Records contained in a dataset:
╭──

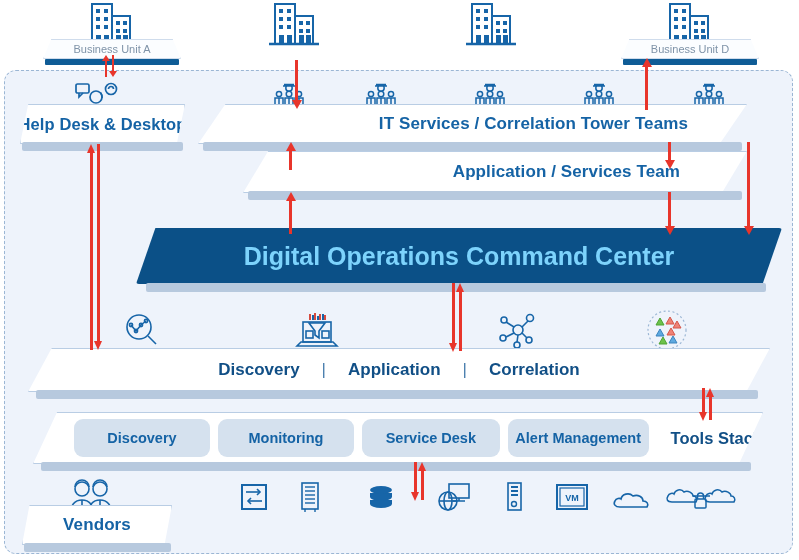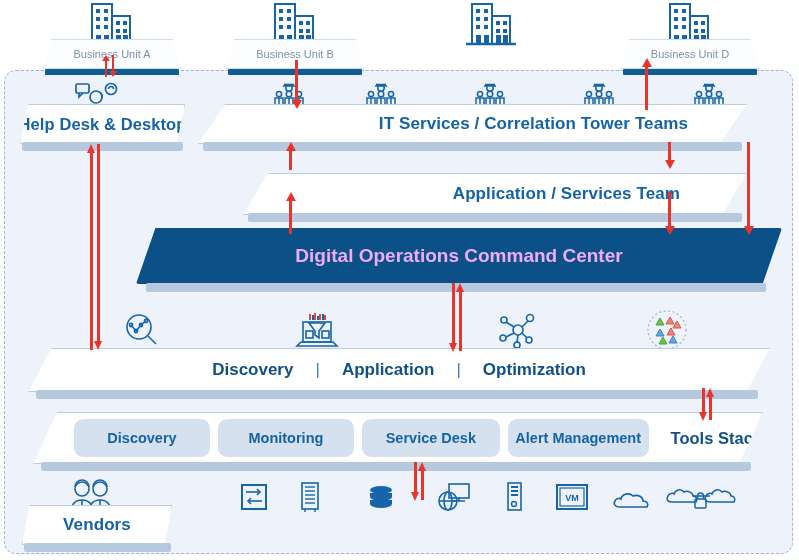--- a/index.html
+++ b/index.html
@@ -35,21 +35,21 @@
     position:absolute;left:1%;bottom:-7px;width:98%;height:9px;
     background:#b7c9de;border-radius:2px;
   }
   .plat .label{
     position:relative;z-index:2;
     color:#1563a5;font-weight:bold;letter-spacing:0.1px;
     white-space:nowrap;
   }
 
   
-  .bu{position:absolute;width:138px;height:30px;}
+  .bu{position:absolute;width:138px;height:20px;}
   .bu .face{
     position:absolute;inset:0;background:#fbfdff;
     border:1px solid #cfdcec;box-sizing:border-box;
     clip-path:polygon(6% 0%,94% 0%,100% 100%,0% 100%);
     display:flex;align-items:center;justify-content:center;
   }
   .bu .base{position:absolute;left:2px;bottom:-6px;width:calc(100% - 4px);height:6px;background:#0f5c96;border-radius:1px;}
   .bu .label{position:relative;z-index:2;font-size:11px;color:#7f93a8;}
 
   
@@ -63,21 +63,21 @@
 
   
   .cc{position:absolute;left:136px;top:228px;width:646px;height:56px;}
   .cc .face{
     position:absolute;inset:0;background:#0b5087;
     clip-path:polygon(3% 0%,100% 0%,97% 100%,0% 100%);
     display:flex;align-items:center;justify-content:center;
     border-radius:3px;
   }
   .cc .base{position:absolute;left:10px;bottom:-8px;width:calc(100% - 26px);height:9px;background:#b7c9de;border-radius:2px;}
-  .cc .label{position:relative;z-index:2;color:#f0abfc;font-size:19px;font-weight:bold;}
+  .cc .label{position:relative;z-index:2;color:#7dd3fc;font-size:25px;font-weight:bold;}
 
   
   .tools{position:absolute;left:33px;top:412px;width:730px;height:52px;}
   .tools .face{
     position:absolute;inset:0;background:#ffffff;border:1px solid #b9cde4;box-sizing:border-box;
     clip-path:polygon(3.3% 0%,100% 0%,96.7% 100%,0% 100%);
     display:flex;align-items:center;
   }
   .tools .base{position:absolute;left:8px;bottom:-7px;width:calc(100% - 20px);height:9px;background:#b7c9de;border-radius:2px;}
   .tools .row{position:relative;z-index:2;display:flex;align-items:center;gap:8px;padding-left:40px;width:100%;box-sizing:border-box;}
@@ -159,26 +159,20 @@
           <rect x="41" y="19" width="4" height="4"></rect>
         <rect x="34" y="27" width="4" height="4"></rect>
           <rect x="41" y="27" width="4" height="4"></rect>
         <rect x="14" y="33" width="5" height="9"></rect>
           <rect x="22" y="33" width="5" height="9"></rect>
         <rect x="34" y="33" width="5" height="9"></rect>
           <rect x="41" y="33" width="5" height="9"></rect>
       </g>
     </svg>
   </div>
-  <div class="bu" style="left:226px;top:39px;">
-    <div class="face">
-      <span class="label">Business Unit B</span>
-    </div>
-    <div class="base"></div>
-  </div>
 
   <div class="ico" style="left:462px;top:2px;">
     <svg width="60" height="48" viewBox="0 0 60 48">
       <g fill="none" stroke="#1765a8" stroke-width="2">
         <rect x="10" y="2" width="20" height="40"></rect>
           <rect x="30" y="14" width="18" height="28"></rect>
         <line x1="4" y1="42" x2="54" y2="42" stroke-width="2.5"></line>
       </g>
       <g fill="#1765a8">
         <rect x="14" y="7" width="4" height="4"></rect>
@@ -346,21 +340,21 @@
   </div>
   <div class="cap" style="left:674px;top:108px;width:70px;">Services</div>
 
   <div class="plat" style="left:198px;top:104px;width:549px;height:40px;">
     <div class="face" style="justify-content:flex-end;padding-right:58px;box-sizing:border-box;">
       <span class="label" style="font-size:17px;">IT Services / Correlation Tower Teams</span>
     </div>
     <div class="base"></div>
   </div>
 
-  <div class="plat" style="left:243px;top:173px;width:504px;height:42px;">
+  <div class="plat" style="left:243px;top:151px;width:504px;height:42px;">
     <div class="face" style="justify-content:flex-end;padding-right:66px;box-sizing:border-box;">
       <span class="label" style="font-size:17px;">Application / Services Team</span>
     </div>
     <div class="base"></div>
   </div>
 
   <div class="cc">
     <div class="face">
       <span class="label">Digital Operations Command Center</span>
     </div>
@@ -442,21 +436,21 @@
   <div class="cap" style="left:632px;top:355px;width:84px;">Contextual Alerts</div>
 
   <div class="band">
     <div class="face"></div>
     <div class="base"></div>
     <div class="words">
       <span>Discovery</span>
       <span class="sep">|</span>
       <span>Application</span>
       <span class="sep">|</span>
-      <span>Optimization</span>
+      <span>Correlation</span>
     </div>
   </div>
 
   <div class="tools">
     <div class="face">
       <div class="row">
         <div class="chip" style="width:140px;">
           <span>Discovery</span>
         </div>
         <div class="chip" style="width:140px;">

╰──

EXERCISE DIRECTIONS
Restate each entry verbatim and skip every image.

EXERCISE RESULT
--- a/index.html
+++ b/index.html
@@ -35,21 +35,21 @@
     position:absolute;left:1%;bottom:-7px;width:98%;height:9px;
     background:#b7c9de;border-radius:2px;
   }
   .plat .label{
     position:relative;z-index:2;
     color:#1563a5;font-weight:bold;letter-spacing:0.1px;
     white-space:nowrap;
   }
 
   
-  .bu{position:absolute;width:138px;height:30px;}
+  .bu{position:absolute;width:138px;height:20px;}
   .bu .face{
     position:absolute;inset:0;background:#fbfdff;
     border:1px solid #cfdcec;box-sizing:border-box;
     clip-path:polygon(6% 0%,94% 0%,100% 100%,0% 100%);
     display:flex;align-items:center;justify-content:center;
   }
   .bu .base{position:absolute;left:2px;bottom:-6px;width:calc(100% - 4px);height:6px;background:#0f5c96;border-radius:1px;}
   .bu .label{position:relative;z-index:2;font-size:11px;color:#7f93a8;}
 
   
@@ -63,21 +63,21 @@
 
   
   .cc{position:absolute;left:136px;top:228px;width:646px;height:56px;}
   .cc .face{
     position:absolute;inset:0;background:#0b5087;
     clip-path:polygon(3% 0%,100% 0%,97% 100%,0% 100%);
     display:flex;align-items:center;justify-content:center;
     border-radius:3px;
   }
   .cc .base{position:absolute;left:10px;bottom:-8px;width:calc(100% - 26px);height:9px;background:#b7c9de;border-radius:2px;}
-  .cc .label{position:relative;z-index:2;color:#f0abfc;font-size:19px;font-weight:bold;}
+  .cc .label{position:relative;z-index:2;color:#7dd3fc;font-size:25px;font-weight:bold;}
 
   
   .tools{position:absolute;left:33px;top:412px;width:730px;height:52px;}
   .tools .face{
     position:absolute;inset:0;background:#ffffff;border:1px solid #b9cde4;box-sizing:border-box;
     clip-path:polygon(3.3% 0%,100% 0%,96.7% 100%,0% 100%);
     display:flex;align-items:center;
   }
   .tools .base{position:absolute;left:8px;bottom:-7px;width:calc(100% - 20px);height:9px;background:#b7c9de;border-radius:2px;}
   .tools .row{position:relative;z-index:2;display:flex;align-items:center;gap:8px;padding-left:40px;width:100%;box-sizing:border-box;}
@@ -159,26 +159,20 @@
           <rect x="41" y="19" width="4" height="4"></rect>
         <rect x="34" y="27" width="4" height="4"></rect>
           <rect x="41" y="27" width="4" height="4"></rect>
         <rect x="14" y="33" width="5" height="9"></rect>
           <rect x="22" y="33" width="5" height="9"></rect>
         <rect x="34" y="33" width="5" height="9"></rect>
           <rect x="41" y="33" width="5" height="9"></rect>
       </g>
     </svg>
   </div>
-  <div class="bu" style="left:226px;top:39px;">
-    <div class="face">
-      <span class="label">Business Unit B</span>
-    </div>
-    <div class="base"></div>
-  </div>
 
   <div class="ico" style="left:462px;top:2px;">
     <svg width="60" height="48" viewBox="0 0 60 48">
       <g fill="none" stroke="#1765a8" stroke-width="2">
         <rect x="10" y="2" width="20" height="40"></rect>
           <rect x="30" y="14" width="18" height="28"></rect>
         <line x1="4" y1="42" x2="54" y2="42" stroke-width="2.5"></line>
       </g>
       <g fill="#1765a8">
         <rect x="14" y="7" width="4" height="4"></rect>
@@ -346,21 +340,21 @@
   </div>
   <div class="cap" style="left:674px;top:108px;width:70px;">Services</div>
 
   <div class="plat" style="left:198px;top:104px;width:549px;height:40px;">
     <div class="face" style="justify-content:flex-end;padding-right:58px;box-sizing:border-box;">
       <span class="label" style="font-size:17px;">IT Services / Correlation Tower Teams</span>
     </div>
     <div class="base"></div>
   </div>
 
-  <div class="plat" style="left:243px;top:173px;width:504px;height:42px;">
+  <div class="plat" style="left:243px;top:151px;width:504px;height:42px;">
     <div class="face" style="justify-content:flex-end;padding-right:66px;box-sizing:border-box;">
       <span class="label" style="font-size:17px;">Application / Services Team</span>
     </div>
     <div class="base"></div>
   </div>
 
   <div class="cc">
     <div class="face">
       <span class="label">Digital Operations Command Center</span>
     </div>
@@ -442,21 +436,21 @@
   <div class="cap" style="left:632px;top:355px;width:84px;">Contextual Alerts</div>
 
   <div class="band">
     <div class="face"></div>
     <div class="base"></div>
     <div class="words">
       <span>Discovery</span>
       <span class="sep">|</span>
       <span>Application</span>
       <span class="sep">|</span>
-      <span>Optimization</span>
+      <span>Correlation</span>
     </div>
   </div>
 
   <div class="tools">
     <div class="face">
       <div class="row">
         <div class="chip" style="width:140px;">
           <span>Discovery</span>
         </div>
         <div class="chip" style="width:140px;">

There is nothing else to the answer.